Defence Minister Franz Josef Jung told German television that the three had planned to launch attacks soon and described the plot as "very concrete".

"There was an imminent security threat," Jung said.

The arrests come a day after Danish police conducted raids and took eight young Muslims into custody whom they suspect of plotting a bomb attack and having links to al Qaeda.

They also occurred less than a week before the sixth anniversary of the Sept. 11 2001 hijacked plane attacks on targets in the United States.

The Federal Prosecutor's Office in Karlsruhe, which was to hold a news conference later on Wednesday, said that raids had been carried out in several German states on Tuesday.

"The German federal prosecutors office ordered the arrest yesterday afternoon of three suspected members of an Islamic terrorist organization," it said in a statement.

A German security source told Reuters that the plotters had obtained chemicals and detonators that could have led to an attack on the scale of those in Madrid and London in past years, which killed 191 and 52 people respectively.

The source said the three men included two German nationals that had converted to Islam and one Turkish man. All three had trained in militant camps in Pakistan, the source added.

"There is hard evidence that the suspects were targeting Frankfurt airport and the U.S. base in Ramstein," the source said, noting that the suspects had been under surveillance for months and that one had been observed scouting out Ramstein.

Hub for Afghanistan, Iraq

Frankfurt airport is one of Europe's busiest and a major international hub with about 52 million passengers and 2 million metric tonnes of cargo passing through it each year.

The Ramstein base in the nearby state of Rhineland-Palatinate, 130 km (80 miles) southwest of the airport, is one of the most important U.S. air bases overseas and is a hub for U.S. operations in Afghanistan and Iraq.

A spokesman for the airport declined comment.

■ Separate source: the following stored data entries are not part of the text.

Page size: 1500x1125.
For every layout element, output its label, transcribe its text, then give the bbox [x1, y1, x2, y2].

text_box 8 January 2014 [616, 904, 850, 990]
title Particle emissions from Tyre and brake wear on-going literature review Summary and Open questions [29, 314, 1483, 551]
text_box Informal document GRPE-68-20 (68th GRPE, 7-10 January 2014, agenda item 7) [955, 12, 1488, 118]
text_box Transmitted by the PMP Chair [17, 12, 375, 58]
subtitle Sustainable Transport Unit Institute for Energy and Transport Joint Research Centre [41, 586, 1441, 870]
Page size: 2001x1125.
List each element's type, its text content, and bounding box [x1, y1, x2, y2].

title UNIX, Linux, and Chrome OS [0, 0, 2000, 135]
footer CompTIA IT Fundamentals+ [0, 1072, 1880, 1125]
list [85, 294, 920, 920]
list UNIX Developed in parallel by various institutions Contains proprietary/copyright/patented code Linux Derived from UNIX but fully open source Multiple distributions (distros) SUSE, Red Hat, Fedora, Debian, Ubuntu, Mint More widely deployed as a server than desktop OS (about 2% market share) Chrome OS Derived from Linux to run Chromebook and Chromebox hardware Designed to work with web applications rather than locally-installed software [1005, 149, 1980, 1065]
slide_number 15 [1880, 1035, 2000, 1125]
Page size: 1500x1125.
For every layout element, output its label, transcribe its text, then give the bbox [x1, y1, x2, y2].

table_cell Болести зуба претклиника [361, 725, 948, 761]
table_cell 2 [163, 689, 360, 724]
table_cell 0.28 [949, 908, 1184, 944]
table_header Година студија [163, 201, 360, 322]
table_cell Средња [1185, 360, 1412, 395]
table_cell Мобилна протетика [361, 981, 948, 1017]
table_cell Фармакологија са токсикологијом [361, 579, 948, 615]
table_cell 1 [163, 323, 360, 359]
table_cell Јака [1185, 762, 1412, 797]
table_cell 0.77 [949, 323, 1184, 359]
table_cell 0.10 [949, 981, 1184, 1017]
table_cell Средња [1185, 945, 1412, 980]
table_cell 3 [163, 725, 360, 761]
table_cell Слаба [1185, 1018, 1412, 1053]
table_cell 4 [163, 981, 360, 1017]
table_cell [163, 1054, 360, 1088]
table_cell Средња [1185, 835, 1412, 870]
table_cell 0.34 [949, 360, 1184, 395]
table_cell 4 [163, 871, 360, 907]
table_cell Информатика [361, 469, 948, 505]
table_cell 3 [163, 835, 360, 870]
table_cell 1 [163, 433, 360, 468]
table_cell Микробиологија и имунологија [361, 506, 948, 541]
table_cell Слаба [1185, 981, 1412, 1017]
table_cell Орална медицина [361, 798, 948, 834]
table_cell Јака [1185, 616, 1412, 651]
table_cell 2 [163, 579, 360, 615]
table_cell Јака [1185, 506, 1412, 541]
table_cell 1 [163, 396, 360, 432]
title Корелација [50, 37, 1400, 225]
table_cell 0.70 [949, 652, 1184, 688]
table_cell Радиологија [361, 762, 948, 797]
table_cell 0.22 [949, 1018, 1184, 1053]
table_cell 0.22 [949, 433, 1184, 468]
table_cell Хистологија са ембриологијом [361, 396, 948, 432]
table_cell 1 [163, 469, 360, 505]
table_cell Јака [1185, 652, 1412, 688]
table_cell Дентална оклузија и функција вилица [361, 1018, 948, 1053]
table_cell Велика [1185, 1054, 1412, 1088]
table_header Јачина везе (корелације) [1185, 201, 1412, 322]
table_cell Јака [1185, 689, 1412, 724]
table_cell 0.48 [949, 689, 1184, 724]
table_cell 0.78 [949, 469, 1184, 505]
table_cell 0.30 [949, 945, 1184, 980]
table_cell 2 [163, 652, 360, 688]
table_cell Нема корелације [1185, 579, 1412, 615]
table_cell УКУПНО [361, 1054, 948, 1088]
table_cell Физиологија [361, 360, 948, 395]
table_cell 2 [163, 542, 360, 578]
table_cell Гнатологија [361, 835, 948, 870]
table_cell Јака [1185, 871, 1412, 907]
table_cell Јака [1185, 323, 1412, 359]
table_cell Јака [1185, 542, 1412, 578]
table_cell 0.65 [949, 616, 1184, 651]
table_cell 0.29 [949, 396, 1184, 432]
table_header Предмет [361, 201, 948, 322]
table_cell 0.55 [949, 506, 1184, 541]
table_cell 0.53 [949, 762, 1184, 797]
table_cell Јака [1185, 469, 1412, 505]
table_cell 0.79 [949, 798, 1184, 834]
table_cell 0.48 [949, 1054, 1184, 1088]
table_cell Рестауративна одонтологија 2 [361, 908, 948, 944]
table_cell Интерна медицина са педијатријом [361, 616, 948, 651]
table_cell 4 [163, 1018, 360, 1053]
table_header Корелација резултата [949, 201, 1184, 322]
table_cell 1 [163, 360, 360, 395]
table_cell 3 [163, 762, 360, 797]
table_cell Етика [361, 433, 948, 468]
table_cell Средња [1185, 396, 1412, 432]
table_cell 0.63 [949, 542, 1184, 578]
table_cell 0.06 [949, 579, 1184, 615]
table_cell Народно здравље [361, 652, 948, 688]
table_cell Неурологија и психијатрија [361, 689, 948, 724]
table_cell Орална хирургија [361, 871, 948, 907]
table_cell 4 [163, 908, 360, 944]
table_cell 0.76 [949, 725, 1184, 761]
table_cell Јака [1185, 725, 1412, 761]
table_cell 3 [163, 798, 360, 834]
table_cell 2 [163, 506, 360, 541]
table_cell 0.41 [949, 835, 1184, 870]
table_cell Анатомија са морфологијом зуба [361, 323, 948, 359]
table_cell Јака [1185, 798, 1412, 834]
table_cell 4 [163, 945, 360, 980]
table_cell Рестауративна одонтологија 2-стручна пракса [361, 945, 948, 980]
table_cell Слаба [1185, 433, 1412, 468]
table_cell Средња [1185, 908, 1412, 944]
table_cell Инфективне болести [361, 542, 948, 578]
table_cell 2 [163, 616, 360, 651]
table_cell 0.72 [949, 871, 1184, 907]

Captain Jeff Gradeck, a spokesman for the U.S. European Command (EUCOM) in Stuttgart, said: "We don't have any information yet that U.S. facilities were targeted."

Germany, which has forces stationed in Afghanistan, has been on high alert for attacks. The country has feared a re-emergence of militant Islamic groups since 2001, when the northern city of Hamburg was used as a base for planning the Sept. 11 attacks.

In April the U.S. embassy in Berlin announced it was boosting security at diplomatic and military facilities in Germany in response to an increased threat of terrorism there.

Last year, two men of Lebanese origin attempted to detonate crude suitcase bombs on two trains in Germany, according to German authorities. Prosecutors have said the bombs failed to go off because of a technical error.

EU Justice and Security Commissioner Franco Frattini, speaking in Strasbourg, said the arrests in Germany and Denmark proved the fight against terrorism was achieving results in Europe but cautioned that the threat of attacks remained high.

"All sources indicate that the threat of new terrorist attacks continues to be high," Frattini said.